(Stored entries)
•••••

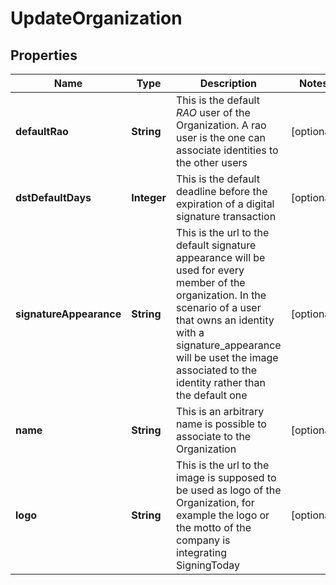 

# UpdateOrganization

## Properties

Name | Type | Description | Notes
------------ | ------------- | ------------- | -------------
**defaultRao** | **String** | This is the default *RAO* user of the Organization. A rao user is the one can associate identities to the other users  |  [optional]
**dstDefaultDays** | **Integer** | This is the default deadline before the expiration of a digital signature transaction |  [optional]
**signatureAppearance** | **String** | This is the url to the default signature appearance will be used for every member of the organization. In the scenario of a user that owns an identity with a signature_appearance will be uset the image associated to the identity rather than the default one  |  [optional]
**name** | **String** | This is an arbitrary name is possible to associate to the Organization  |  [optional]
**logo** | **String** | This is the url to the image is supposed to be used as logo of the Organization, for example the logo or the motto of the company is integrating SigningToday  |  [optional]



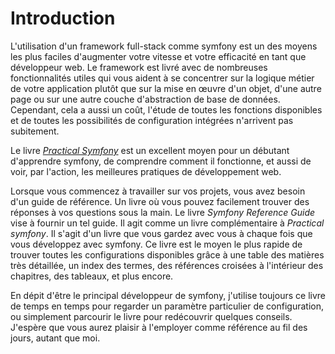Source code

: Introduction
============

L'utilisation d'un framework full-stack comme symfony est un des moyens les plus faciles
d'augmenter votre vitesse et votre efficacité en tant que développeur web. Le framework est
livré avec de nombreuses fonctionnalités utiles qui vous aident à se concentrer sur la logique
métier de votre application plutôt que sur la mise en œuvre d'un objet, d'une autre
page ou sur une autre couche d'abstraction de base de données. Cependant, cela a aussi
un coût, l'étude de toutes les fonctions disponibles et de toutes les possibilités de
configuration intégrées n'arrivent pas subitement.

Le livre [*Practical Symfony*](http://www.symfony-project.org/jobeet/) est un
excellent moyen pour un débutant d'apprendre symfony, de comprendre comment il fonctionne, et
aussi de voir, par l'action, les meilleures pratiques de développement web.

Lorsque vous commencez à travailler sur vos projets, vous avez besoin d'un guide de référence.
Un livre où vous pouvez facilement trouver des réponses à vos questions sous la main.
Le livre *Symfony Reference Guide* vise à fournir un tel guide. Il agit comme un
livre complémentaire à *Practical symfony*. Il s'agit d'un livre que vous gardez avec
vous à chaque fois que vous développez avec symfony. Ce livre est le moyen le plus rapide de trouver
toutes les configurations disponibles grâce à une table des matières très détaillée, un
index des termes, des références croisées à l'intérieur des chapitres, des tableaux, et plus encore.

En dépit d'être le principal développeur de symfony, j'utilise toujours ce livre de temps
en temps pour regarder un paramètre particulier de configuration, ou simplement parcourir le
livre pour redécouvrir quelques conseils. J'espère que vous aurez plaisir à l'employer comme
référence au fil des jours, autant que moi.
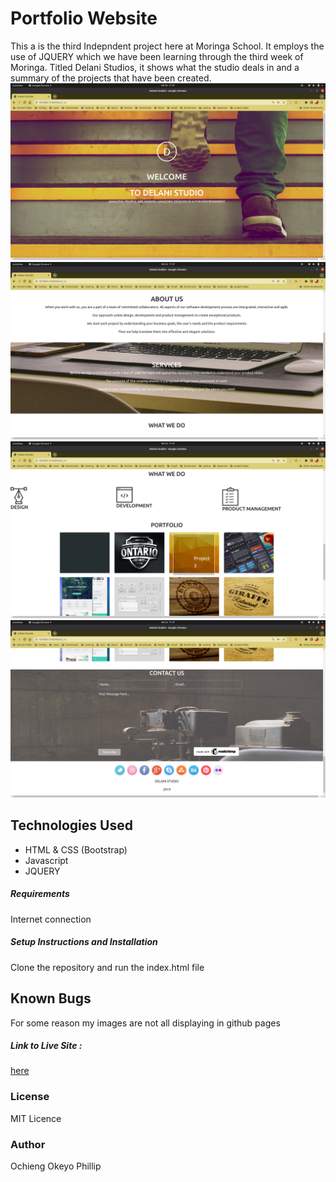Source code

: # Portfolio Website
This a is the third Indepndent project here at Moringa School. It employs the use of JQUERY which we have been learning through the third week of Moringa. Titled Delani Studios, it shows what the studio deals in and a summary of the projects that have been created.
![screenshot](/images/screenshot1.png)
![screenshot](/images/screenshot2.png)
![screenshot](/images/screenshot3.png)
![screenshot](/images/screenshot4.png)
## Technologies Used
- HTML & CSS (Bootstrap)
- Javascript
- JQUERY

##### Requirements
Internet connection
##### Setup Instructions and Installation
Clone the repository and run the index.html file
## Known Bugs
For some reason my images are not all displaying in github pages
##### Link to Live Site : 
[here](https://pronepoet.github.io/Delani-studio/)
### License
MIT Licence
### Author
Ochieng Okeyo Phillip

•••••

> **Assigned task**: Could the lines above be copied out exactly, with no image carried over?

> **Completed task**:
# UpdateOrganization

## Properties

Name | Type | Description | Notes
------------ | ------------- | ------------- | -------------
**defaultRao** | **String** | This is the default *RAO* user of the Organization. A rao user is the one can associate identities to the other users  |  [optional]
**dstDefaultDays** | **Integer** | This is the default deadline before the expiration of a digital signature transaction |  [optional]
**signatureAppearance** | **String** | This is the url to the default signature appearance will be used for every member of the organization. In the scenario of a user that owns an identity with a signature_appearance will be uset the image associated to the identity rather than the default one  |  [optional]
**name** | **String** | This is an arbitrary name is possible to associate to the Organization  |  [optional]
**logo** | **String** | This is the url to the image is supposed to be used as logo of the Organization, for example the logo or the motto of the company is integrating SigningToday  |  [optional]



Source code

: Introduction
============

L'utilisation d'un framework full-stack comme symfony est un des moyens les plus faciles
d'augmenter votre vitesse et votre efficacité en tant que développeur web. Le framework est
livré avec de nombreuses fonctionnalités utiles qui vous aident à se concentrer sur la logique
métier de votre application plutôt que sur la mise en œuvre d'un objet, d'une autre
page ou sur une autre couche d'abstraction de base de données. Cependant, cela a aussi
un coût, l'étude de toutes les fonctions disponibles et de toutes les possibilités de
configuration intégrées n'arrivent pas subitement.

Le livre [*Practical Symfony*](http://www.symfony-project.org/jobeet/) est un
excellent moyen pour un débutant d'apprendre symfony, de comprendre comment il fonctionne, et
aussi de voir, par l'action, les meilleures pratiques de développement web.

Lorsque vous commencez à travailler sur vos projets, vous avez besoin d'un guide de référence.
Un livre où vous pouvez facilement trouver des réponses à vos questions sous la main.
Le livre *Symfony Reference Guide* vise à fournir un tel guide. Il agit comme un
livre complémentaire à *Practical symfony*. Il s'agit d'un livre que vous gardez avec
vous à chaque fois que vous développez avec symfony. Ce livre est le moyen le plus rapide de trouver
toutes les configurations disponibles grâce à une table des matières très détaillée, un
index des termes, des références croisées à l'intérieur des chapitres, des tableaux, et plus encore.

En dépit d'être le principal développeur de symfony, j'utilise toujours ce livre de temps
en temps pour regarder un paramètre particulier de configuration, ou simplement parcourir le
livre pour redécouvrir quelques conseils. J'espère que vous aurez plaisir à l'employer comme
référence au fil des jours, autant que moi.
Source code

: # Portfolio Website
This a is the third Indepndent project here at Moringa School. It employs the use of JQUERY which we have been learning through the third week of Moringa. Titled Delani Studios, it shows what the studio deals in and a summary of the projects that have been created.
![screenshot](/images/screenshot1.png)
![screenshot](/images/screenshot2.png)
![screenshot](/images/screenshot3.png)
![screenshot](/images/screenshot4.png)
## Technologies Used
- HTML & CSS (Bootstrap)
- Javascript
- JQUERY

##### Requirements
Internet connection
##### Setup Instructions and Installation
Clone the repository and run the index.html file
## Known Bugs
For some reason my images are not all displaying in github pages
##### Link to Live Site : 
[here](https://pronepoet.github.io/Delani-studio/)
### License
MIT Licence
### Author
Ochieng Okeyo Phillip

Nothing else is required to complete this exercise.